» **DOCUMENT SEGMENT**
┏━━
In 2011, the library's collection was relocated to a new building, which serves as the entrance to the University Cultural Center. The new library building houses approximately 3 million books, representing around 500 years of history, not only from the state of Jalisco but also from northern Mexico and the southeastern United States.

=== Telmex Auditorium ===
The Telmex Auditorium was inaugurated on 1 September 2007 and is currently one of the most important performance venues in Latin America. Designed by Mexican architect José de Arimatea Moyao, the auditorium is located in the Guadalajara Metropolitan Area and is part of the University Cultural Center, the University of Guadalajara's most significant and transcendent cultural project.

=== Performing Arts Complex ===
This project, which was scheduled to open at the end of 2015, aims to promote the development of performing arts in the region. It will consist of four halls and an outdoor stage dedicated to hosting performances. The project is designed to address the need for local production and will primarily be used for theater. Its venues will accommodate a variety of events, including opera, symphonic concerts, musical theater, dance, films, visual arts, and conferences. Additionally, the spaces will be used for book presentations and other cultural events.
┗━━
» **MATERIAL SUPPLIED**
┏━━
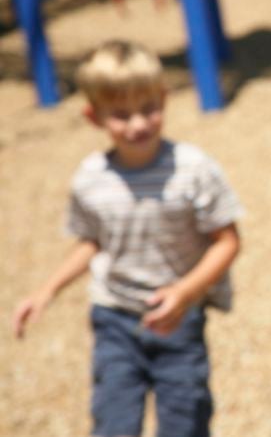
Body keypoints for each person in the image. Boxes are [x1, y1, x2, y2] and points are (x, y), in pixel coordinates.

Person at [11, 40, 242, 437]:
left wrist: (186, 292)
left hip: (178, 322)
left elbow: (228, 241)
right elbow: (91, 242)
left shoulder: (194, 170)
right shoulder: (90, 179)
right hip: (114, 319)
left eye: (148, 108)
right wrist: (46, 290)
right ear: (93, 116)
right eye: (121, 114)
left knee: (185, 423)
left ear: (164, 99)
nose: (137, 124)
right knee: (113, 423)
┗━━
┏━━
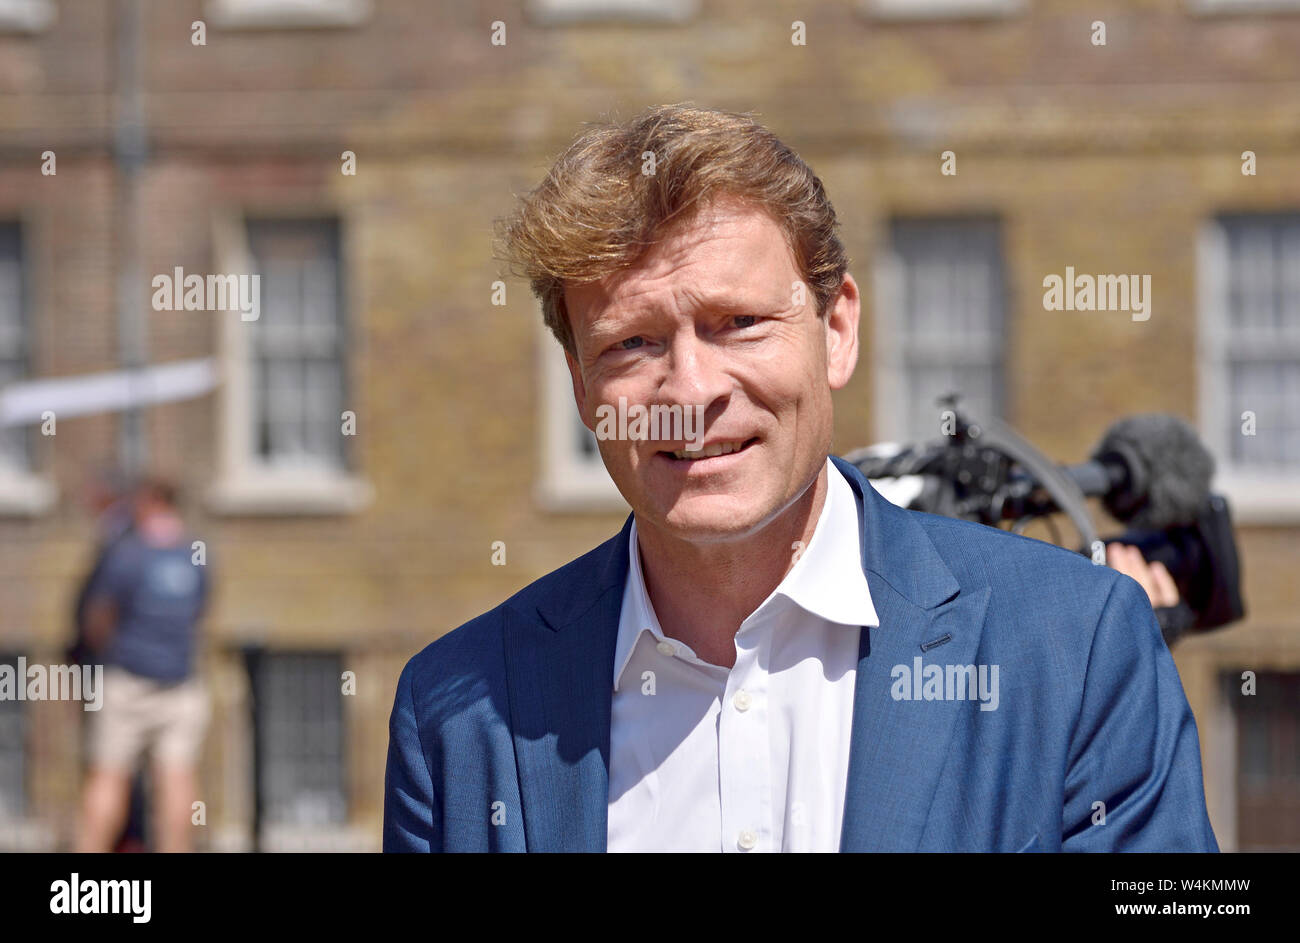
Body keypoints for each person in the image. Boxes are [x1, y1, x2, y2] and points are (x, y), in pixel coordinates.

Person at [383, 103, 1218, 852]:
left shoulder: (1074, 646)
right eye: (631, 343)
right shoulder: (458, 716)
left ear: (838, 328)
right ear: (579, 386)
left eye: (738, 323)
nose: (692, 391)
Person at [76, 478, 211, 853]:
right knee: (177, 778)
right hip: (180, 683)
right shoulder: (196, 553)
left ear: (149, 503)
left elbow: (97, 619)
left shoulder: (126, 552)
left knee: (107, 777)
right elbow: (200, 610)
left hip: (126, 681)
┗━━
» **ACTIVITY A**
Do the following statements agree with the passage about the University Cultural Center? Answer yes or no for each, and quote the deciding words of the passage.
(i) The Telmex Auditorium was designed by José de Arimatea Moyao.
(ii) The new library building houses approximately 5 million books.
(iii) The Performing Arts Complex will consist of three halls.
» **ACTIVITY B**
Repeat the passage about the University Cultural Center from "In 2011, the" up to and including "transcendent cultural project.".
» **ACTIVITY C**
Summarize the passage about the University Cultural Center in two sentences.

» **OUTPUT A**
(i) Yes: "Designed by Mexican architect José de Arimatea Moyao"
(ii) No: "The new library building houses approximately 3 million books"
(iii) No: "It will consist of four halls and an outdoor stage dedicated to hosting performances."

» **OUTPUT B**
In 2011, the library's collection was relocated to a new building, which serves as the entrance to the University Cultural Center. The new library building houses approximately 3 million books, representing around 500 years of history, not only from the state of Jalisco but also from northern Mexico and the southeastern United States.

=== Telmex Auditorium ===
The Telmex Auditorium was inaugurated on 1 September 2007 and is currently one of the most important performance venues in Latin America. Designed by Mexican architect José de Arimatea Moyao, the auditorium is located in the Guadalajara Metropolitan Area and is part of the University Cultural Center, the University of Guadalajara's most significant and transcendent cultural project.

» **OUTPUT C**
In 2011 the library's collection moved to a new building at the entrance to the University Cultural Center, which holds approximately 3 million books representing around 500 years of history. The Telmex Auditorium, inaugurated on 1 September 2007, is part of the center, and a Performing Arts Complex scheduled to open at the end of 2015 is to have four halls and an outdoor stage and will be used primarily for theater.